Deadpool #1 Review - Marvel Monday

Writer: Skottie Young
Art by: Nic Klein and Scott Hepburn
Release date: 6/6/2018
Price: $3.99
Review by David Assall

Fresh from having his mind wiped Deadpool is back in the mercenary game. Unfortunately business is slow for the Regeneratin’ degenerate and his assistant Negasonic teenage warhead (gotta love that Marvel synergy). Let’s hope that Wade makes the most of this downtime because there’s something on the way to Earth that’s going to put Deadpool back in the &@%$!

Before we begin we must answer the most important question when it comes to a Deadpool comic, is it funny? There’s a lot of jokes and not all of them land but the ones that do are pretty good. Each person is going to have their own idea of what’s funny but Skottie Young has peppered enough gags throughout the issue that there should be something to bring a smile to most readers faces. There’s a sequence towards the end of the comic in which Deadpool reimagines himself in a redneck version of Superman’s origin story that had me in stitches. If there’s at least one joke of that quality in each issue of this series then I’ll be a happy reader. 
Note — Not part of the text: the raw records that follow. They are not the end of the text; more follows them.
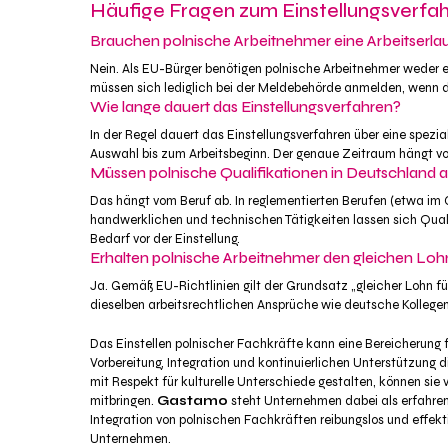
Häufige Fragen zum Einstellungsverfa
Brauchen polnische Arbeitnehmer eine Arbeitserla
Nein. Als EU-Bürger benötigen polnische Arbeitnehmer weder ei
müssen sich lediglich bei der Meldebehörde anmelden, wenn de
Wie lange dauert das Einstellungsverfahren?
In der Regel dauert das Einstellungsverfahren über eine spezi
Auswahl bis zum Arbeitsbeginn. Der genaue Zeitraum hängt v
Müssen polnische Qualifikationen in Deutschland
Das hängt vom Beruf ab. In reglementierten Berufen (etwa im G
handwerklichen und technischen Tätigkeiten lassen sich Qual
Bedarf vor der Einstellung.
Erhalten polnische Arbeitnehmer den gleichen Loh
Ja. Gemäß EU-Richtlinien gilt der Grundsatz „gleicher Lohn fü
dieselben arbeitsrechtlichen Ansprüche wie deutsche Kollegen
Das Einstellen polnischer Fachkräfte kann eine Bereicherung 
Vorbereitung, Integration und kontinuierlichen Unterstützung 
mit Respekt für kulturelle Unterschiede gestalten, können sie 
mitbringen.
Gastamo
steht Unternehmen dabei als erfahrene
Integration von polnischen Fachkräften reibungslos und effektiv 
Unternehmen.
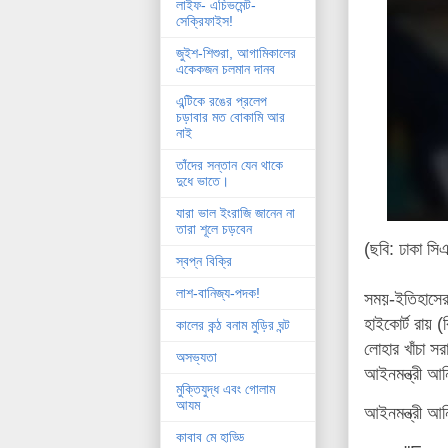
লাইফ- এচিভমেন্ট-
সেক্রিফাইস!
জুইশ-শিশুরা, আগামিকালের
একেকজন চলমান দানব
এন্টিকে রঙের প্রলেপ
চড়াবার মত বোকামি আর
নাই
তাঁদের সন্তান যেন থাকে
দুধে ভাতে।
যারা ভাল ইংরাজি জানেন না
তারা শূলে চড়বেন
(ছবি: ঢাকা স
স্বপ্ন বিক্রি
লাশ-বানিজ্য-পদক!
সময়-ইতিহাসের 
হাইকোর্ট রায়
কালের কন্ঠ বনাম মুড়ির ঘন্ট
লোহার খাঁচা স
অসভ্যতা
আইনমন্ত্রী আ
মুক্তিযুদ্ধ এবং গোলাম
আযম
আইনমন্ত্রী আন
কাবাব মে হাড্ডি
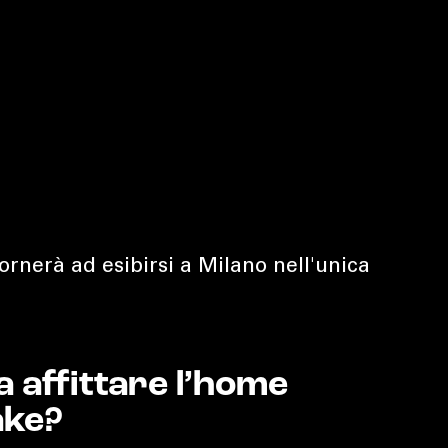
ornerà ad esibirsi a Milano nell'unica
 affittare l’home
ake?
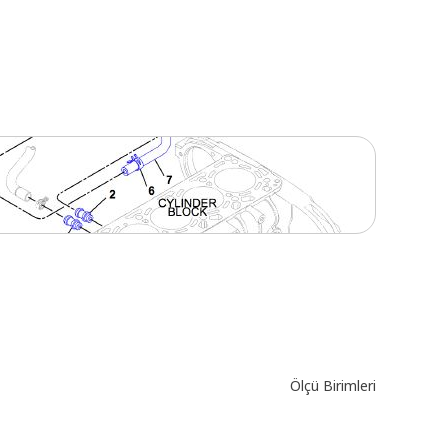
Ölçü Birimleri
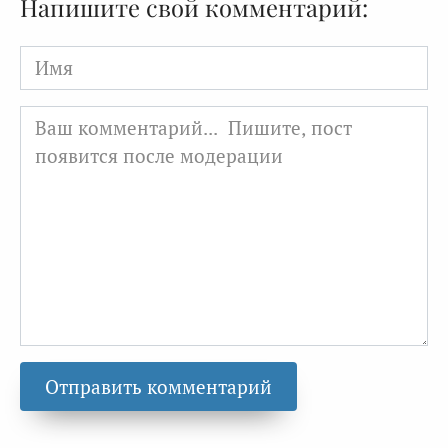
Напишите свой комментарий:
Имя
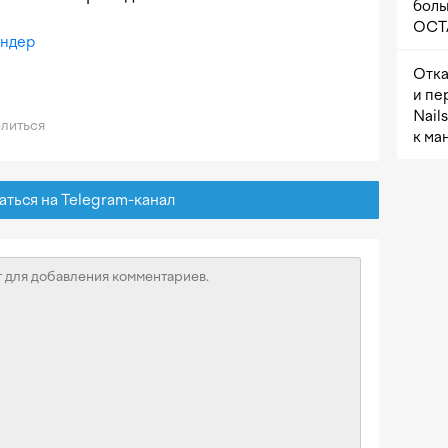
боль
OCTA
ендер
Отка
и пе
Nail
литься
к ма
ься на Telegram-канал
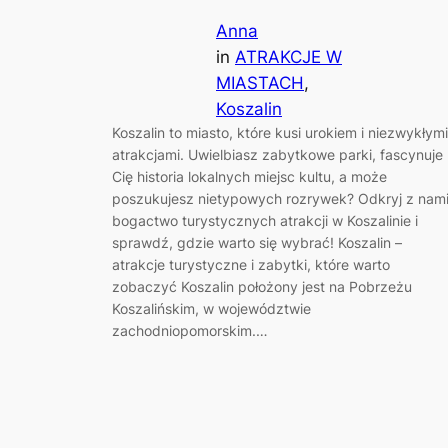
Anna
in
ATRAKCJE W
MIASTACH
, 
Koszalin
Koszalin to miasto, które kusi urokiem i niezwykłymi
atrakcjami. Uwielbiasz zabytkowe parki, fascynuje
Cię historia lokalnych miejsc kultu, a może
poszukujesz nietypowych rozrywek? Odkryj z nam
bogactwo turystycznych atrakcji w Koszalinie i
sprawdź, gdzie warto się wybrać! Koszalin –
atrakcje turystyczne i zabytki, które warto
zobaczyć Koszalin położony jest na Pobrzeżu
Koszalińskim, w województwie
zachodniopomorskim.…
Onto the story which is made up of two parts. The first part focuses on Deadpool getting back to his old job as a mercenary for hire. He’s hired to kill a biker. This being Deadpool we have all the over the top violence, gore and explosions you would expect as Wade carries out his contract. Elsewhere a deadly threat is heading to earth. It’s serious enough for the Guardians of the galaxy to call up the Avengers. Luckily the weapon needed to defeat the enemy is already on Earth in the hands of Deadpool. Part two is a quick read that involves Wade inserting himself into the classic origin stories of other comic book characters. 

The stories themselves are okay but I’m not too sure what the plan is for Deadpool going forward. In the last issue of Gerry Duggan’s despicable Deadpool run we read that Wade has become so overcome with regrets for his previous actions that he intentionally has his mind wiped. This resets the character so we can get back to the classic version of the “Merc with a Mouth”. In the introduction to this comic, it highlights the fact that Wade tried being a hero and failed. So I don’t understand why the writers are putting Deadpool straight into a role where he has to be the sole hero saving the Earth. Given all the effort put in to reset the character surely it would have made more sense to focus on the mercenary work, to begin with. 

Bits and Pieces:

This comic isn’t perfect but there’s enough here to show that Skottie Young and the art team can create a great series when they find their footing. Nic Klein’s quality artwork is already something to look forward to. Where this comic succeeds most is in its role as a jumping on point for new fans. Whether fans of Gerry Duggan’s previous run with this character will be satisfied remains to be seen but I’m optimistic they will given enough time.